WHAT YOU NEED TO DO:
Print all records exactly, leaving nothing out.

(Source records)
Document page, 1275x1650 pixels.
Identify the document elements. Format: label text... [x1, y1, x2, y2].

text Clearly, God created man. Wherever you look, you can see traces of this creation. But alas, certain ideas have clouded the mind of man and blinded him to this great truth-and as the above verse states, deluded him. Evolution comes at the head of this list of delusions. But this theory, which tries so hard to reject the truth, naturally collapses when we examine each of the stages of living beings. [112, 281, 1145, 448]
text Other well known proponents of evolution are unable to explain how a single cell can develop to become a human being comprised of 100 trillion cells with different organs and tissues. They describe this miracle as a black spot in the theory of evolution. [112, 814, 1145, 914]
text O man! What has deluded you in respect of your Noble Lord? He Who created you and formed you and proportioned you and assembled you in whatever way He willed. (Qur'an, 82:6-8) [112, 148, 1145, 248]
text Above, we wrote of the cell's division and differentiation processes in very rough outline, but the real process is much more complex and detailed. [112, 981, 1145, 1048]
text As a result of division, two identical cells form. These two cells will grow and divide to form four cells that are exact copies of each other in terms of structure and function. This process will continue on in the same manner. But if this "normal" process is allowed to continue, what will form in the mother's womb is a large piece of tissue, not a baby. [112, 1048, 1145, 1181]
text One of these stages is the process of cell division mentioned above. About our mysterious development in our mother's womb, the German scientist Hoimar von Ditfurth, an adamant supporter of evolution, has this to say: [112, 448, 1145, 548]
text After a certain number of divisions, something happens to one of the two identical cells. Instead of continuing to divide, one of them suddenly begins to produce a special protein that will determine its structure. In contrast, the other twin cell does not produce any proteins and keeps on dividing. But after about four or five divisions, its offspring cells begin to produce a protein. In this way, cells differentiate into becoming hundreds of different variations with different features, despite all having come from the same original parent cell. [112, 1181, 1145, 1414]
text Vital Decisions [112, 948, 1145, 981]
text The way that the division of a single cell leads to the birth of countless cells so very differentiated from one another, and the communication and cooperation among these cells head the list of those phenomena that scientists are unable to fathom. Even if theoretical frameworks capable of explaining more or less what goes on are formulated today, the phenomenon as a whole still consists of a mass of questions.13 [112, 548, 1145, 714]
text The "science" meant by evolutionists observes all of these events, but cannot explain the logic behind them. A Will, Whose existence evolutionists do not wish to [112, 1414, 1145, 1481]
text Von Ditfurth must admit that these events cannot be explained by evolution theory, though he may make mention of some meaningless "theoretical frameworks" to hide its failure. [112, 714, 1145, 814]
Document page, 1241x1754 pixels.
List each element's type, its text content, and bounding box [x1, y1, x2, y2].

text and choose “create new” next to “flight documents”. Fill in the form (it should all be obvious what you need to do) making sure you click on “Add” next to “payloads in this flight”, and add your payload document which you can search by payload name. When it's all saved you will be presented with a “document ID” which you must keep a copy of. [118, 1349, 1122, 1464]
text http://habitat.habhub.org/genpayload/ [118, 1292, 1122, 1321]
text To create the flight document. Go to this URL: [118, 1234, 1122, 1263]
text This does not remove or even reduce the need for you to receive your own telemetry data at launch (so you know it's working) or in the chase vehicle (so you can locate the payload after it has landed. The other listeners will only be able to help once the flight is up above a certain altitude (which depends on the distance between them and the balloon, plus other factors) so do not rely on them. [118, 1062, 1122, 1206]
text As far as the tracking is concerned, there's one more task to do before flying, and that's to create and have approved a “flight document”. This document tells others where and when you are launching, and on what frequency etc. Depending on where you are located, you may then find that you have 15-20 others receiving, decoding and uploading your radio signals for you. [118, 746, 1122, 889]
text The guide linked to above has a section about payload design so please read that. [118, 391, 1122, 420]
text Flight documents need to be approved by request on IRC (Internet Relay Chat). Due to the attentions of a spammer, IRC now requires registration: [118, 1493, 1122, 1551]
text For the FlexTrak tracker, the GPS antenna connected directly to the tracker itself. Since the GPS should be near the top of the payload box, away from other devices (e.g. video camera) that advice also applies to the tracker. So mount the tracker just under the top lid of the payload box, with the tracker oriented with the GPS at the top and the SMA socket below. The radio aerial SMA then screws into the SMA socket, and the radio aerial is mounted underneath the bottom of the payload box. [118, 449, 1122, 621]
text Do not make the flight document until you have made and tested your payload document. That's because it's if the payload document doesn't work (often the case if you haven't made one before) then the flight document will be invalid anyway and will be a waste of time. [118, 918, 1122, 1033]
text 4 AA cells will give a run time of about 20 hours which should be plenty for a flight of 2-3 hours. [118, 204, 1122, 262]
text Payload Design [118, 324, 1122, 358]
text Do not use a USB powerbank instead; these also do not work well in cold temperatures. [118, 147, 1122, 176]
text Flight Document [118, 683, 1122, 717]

EXERCISE ANSWER:
Document page, 1275x1650 pixels.
Identify the document elements. Format: label text... [x1, y1, x2, y2].

text Clearly, God created man. Wherever you look, you can see traces of this creation. But alas, certain ideas have clouded the mind of man and blinded him to this great truth-and as the above verse states, deluded him. Evolution comes at the head of this list of delusions. But this theory, which tries so hard to reject the truth, naturally collapses when we examine each of the stages of living beings. [112, 281, 1145, 448]
text Other well known proponents of evolution are unable to explain how a single cell can develop to become a human being comprised of 100 trillion cells with different organs and tissues. They describe this miracle as a black spot in the theory of evolution. [112, 814, 1145, 914]
text O man! What has deluded you in respect of your Noble Lord? He Who created you and formed you and proportioned you and assembled you in whatever way He willed. (Qur'an, 82:6-8) [112, 148, 1145, 248]
text Above, we wrote of the cell's division and differentiation processes in very rough outline, but the real process is much more complex and detailed. [112, 981, 1145, 1048]
text As a result of division, two identical cells form. These two cells will grow and divide to form four cells that are exact copies of each other in terms of structure and function. This process will continue on in the same manner. But if this "normal" process is allowed to continue, what will form in the mother's womb is a large piece of tissue, not a baby. [112, 1048, 1145, 1181]
text One of these stages is the process of cell division mentioned above. About our mysterious development in our mother's womb, the German scientist Hoimar von Ditfurth, an adamant supporter of evolution, has this to say: [112, 448, 1145, 548]
text After a certain number of divisions, something happens to one of the two identical cells. Instead of continuing to divide, one of them suddenly begins to produce a special protein that will determine its structure. In contrast, the other twin cell does not produce any proteins and keeps on dividing. But after about four or five divisions, its offspring cells begin to produce a protein. In this way, cells differentiate into becoming hundreds of different variations with different features, despite all having come from the same original parent cell. [112, 1181, 1145, 1414]
text Vital Decisions [112, 948, 1145, 981]
text The way that the division of a single cell leads to the birth of countless cells so very differentiated from one another, and the communication and cooperation among these cells head the list of those phenomena that scientists are unable to fathom. Even if theoretical frameworks capable of explaining more or less what goes on are formulated today, the phenomenon as a whole still consists of a mass of questions.13 [112, 548, 1145, 714]
text The "science" meant by evolutionists observes all of these events, but cannot explain the logic behind them. A Will, Whose existence evolutionists do not wish to [112, 1414, 1145, 1481]
text Von Ditfurth must admit that these events cannot be explained by evolution theory, though he may make mention of some meaningless "theoretical frameworks" to hide its failure. [112, 714, 1145, 814]
Document page, 1241x1754 pixels.
List each element's type, its text content, and bounding box [x1, y1, x2, y2].

text and choose “create new” next to “flight documents”. Fill in the form (it should all be obvious what you need to do) making sure you click on “Add” next to “payloads in this flight”, and add your payload document which you can search by payload name. When it's all saved you will be presented with a “document ID” which you must keep a copy of. [118, 1349, 1122, 1464]
text http://habitat.habhub.org/genpayload/ [118, 1292, 1122, 1321]
text To create the flight document. Go to this URL: [118, 1234, 1122, 1263]
text This does not remove or even reduce the need for you to receive your own telemetry data at launch (so you know it's working) or in the chase vehicle (so you can locate the payload after it has landed. The other listeners will only be able to help once the flight is up above a certain altitude (which depends on the distance between them and the balloon, plus other factors) so do not rely on them. [118, 1062, 1122, 1206]
text As far as the tracking is concerned, there's one more task to do before flying, and that's to create and have approved a “flight document”. This document tells others where and when you are launching, and on what frequency etc. Depending on where you are located, you may then find that you have 15-20 others receiving, decoding and uploading your radio signals for you. [118, 746, 1122, 889]
text The guide linked to above has a section about payload design so please read that. [118, 391, 1122, 420]
text Flight documents need to be approved by request on IRC (Internet Relay Chat). Due to the attentions of a spammer, IRC now requires registration: [118, 1493, 1122, 1551]
text For the FlexTrak tracker, the GPS antenna connected directly to the tracker itself. Since the GPS should be near the top of the payload box, away from other devices (e.g. video camera) that advice also applies to the tracker. So mount the tracker just under the top lid of the payload box, with the tracker oriented with the GPS at the top and the SMA socket below. The radio aerial SMA then screws into the SMA socket, and the radio aerial is mounted underneath the bottom of the payload box. [118, 449, 1122, 621]
text Do not make the flight document until you have made and tested your payload document. That's because it's if the payload document doesn't work (often the case if you haven't made one before) then the flight document will be invalid anyway and will be a waste of time. [118, 918, 1122, 1033]
text 4 AA cells will give a run time of about 20 hours which should be plenty for a flight of 2-3 hours. [118, 204, 1122, 262]
text Payload Design [118, 324, 1122, 358]
text Do not use a USB powerbank instead; these also do not work well in cold temperatures. [118, 147, 1122, 176]
text Flight Document [118, 683, 1122, 717]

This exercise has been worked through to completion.